** Explore the material **
1) According to the QIR Alliance article, why was the intermediate representation introduced into compilers? Answer in one to three sentences.
2) Continue the QIR Alliance article from its final paragraph.

** Document passage **
<<<<

March 23, 2023 — The QIR Alliance, an international effort to enhance platform interoperability and enhance the work of quantum computing developers, has announced a milestone in the industry-wide effort to accelerate adoption

In 1952, facing opposition from scientists who disbelieved her thesis that computer programming could be made more useful by using English words, the mathematician and computer scientist Grace Hopper published her first paper on compilers and wrote a precursor to the modern compiler, the A-0, while working at Remington Rand.

Over subsequent decades, the principles of compilers, whose task it is to translate between high level programming languages and machine code, took shape and new methods were introduced to support their optimization. One such innovation was the intermediate representation (IR), which was introduced to manage the complexity of the compilation process, enabling compilers to represent the program without loss of information, and to be broken up into modular phases and components.

This developmental path spawned the modern computer industry, with languages that work across hardware systems, middleware, firmware, operating systems, and software applications. It has also supported the emergence of the huge numbers of small businesses and professionals who make a living collaborating to solve problems using code that depends on compilers to control the underlying computing hardware.

Now, a similar story is unfolding in quantum computing. There are efforts around the world to make it simpler for engineers and developers across many sectors to take advantage of quantum computers by translating between high level coding languages and tools, and quantum circuits — the combinations of gates that run on quantum computers to generate solutions. Many of these efforts focus on hybrid quantum-classical workflows, which allow a problem to be solved by taking advantage of the strengths of different modes of computation, accessing central processing units (CPUs), graphical processing units (GPUs) and quantum processing units (QPUs) as needed.

Microsoft is a significant contributor to this burgeoning quantum ecosystem, providing access to multiple quantum computing systems through Azure Quantum, and a founding member of the QIR Alliance, a cross-industry effort to make quantum computing source code portable across different hardware systems and modalities and to make quantum computing more useful to engineers and developers. QIR offers an interoperable specification for quantum programs, including a hardware profile designed for Quantinuum’s H-Series quantum computers, and has the capacity to support cross-compiling quantum and classical workflows, encouraging hybrid use-cases.

>>>>

** Provided material **
<<<<

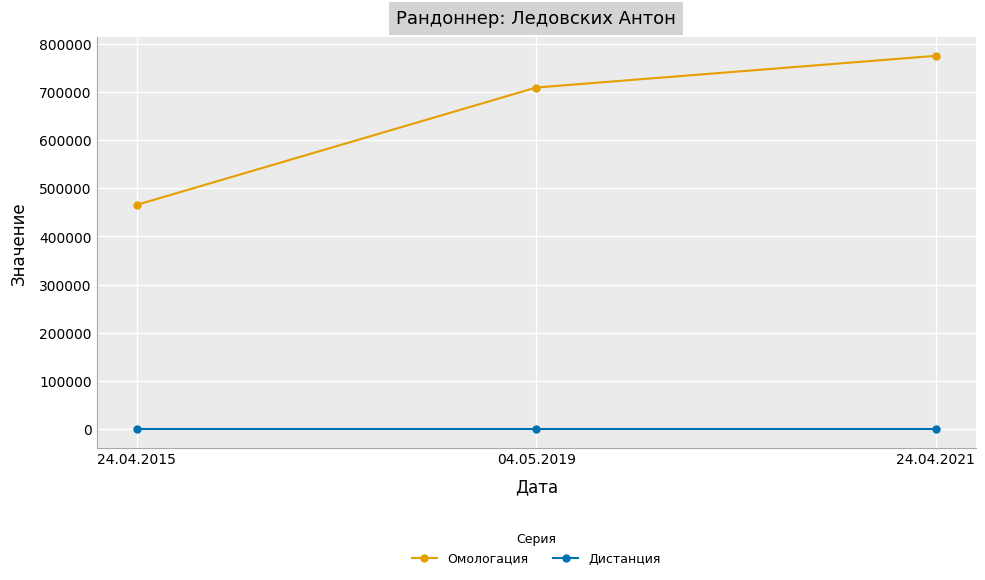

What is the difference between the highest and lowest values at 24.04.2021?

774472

>>>>

** Task-by-task outputs **
1) The intermediate representation was introduced to manage the complexity of the compilation process. It lets compilers represent the program without losing information and lets them be broken up into modular phases and components.

2)
As one of the largest integrated quantum computing companies in the world, Quantinuum was excited to become a QIR steering member alongside partners including Nvidia, Oak Ridge National Laboratory, Quantum Circuits Inc., and Rigetti Computing. Quantinuum supports multiple open-source eco-system tools including its own family of open-source software development kits and compilers, such as TKET for general purpose quantum computation and lambeq for quantum natural language processing.

Rapid Progress with KPMG and Microsoft

As founding members of QIR, Quantinuum recently worked with Microsoft Azure Quantum alongside KPMG on a project that involved Microsoft’s Q#, a stand-alone language offering a high level of abstraction and Quantinuum’s System Model H1, Powered by Honeywell. The Q# language has been designed for the specific needs of quantum computing and provides a high-level of abstraction enabling developers to seamlessly blend classical and quantum operations, significantly simplifying the design of hybrid algorithms.

KPMG’s quantum team wanted to translate an existing algorithm into Q#, and to take advantage of the unique and differentiating capabilities of Quantinuum’s H-series, particularly qubit reuse, mid-circuit measurement and all-to-all connectivity. System Model H1 is the first generation trapped-ion based quantum computer built using the quantum charge-coupled device (QCCD) architecture. KPMG accessed the H1-1 QPU with 20 fully connected qubits. H1-1 recently achieved a Quantum Volume of 32,768, demonstrating a new high-water mark for the industry in terms of computation power as measured by quantum volume.

Q# and QIR offered an abstraction from hardware specific instructions, allowing the KPMG team, led by Michael Egan, to make best use of the H-Series and take advantage of runtime support for measurement-conditioned program flow control, and classical calculations within runtime.

Nathan Rhodes of the KPMG team wrote a tutorial about the project to demonstrate how an algorithm writer would use the KPMG code step-by-step as well as the particular features of QIR, Q# and the H-series. It is the first time that code from a third party will be available for end users on Microsoft’s Azure portal.

Microsoft recently announced the roll-out of integrated quantum computing on Azure Quantum, an important milestone in Microsoft’s Hybrid Quantum Computing Architecture, which provides tighter integration between quantum and classical processing.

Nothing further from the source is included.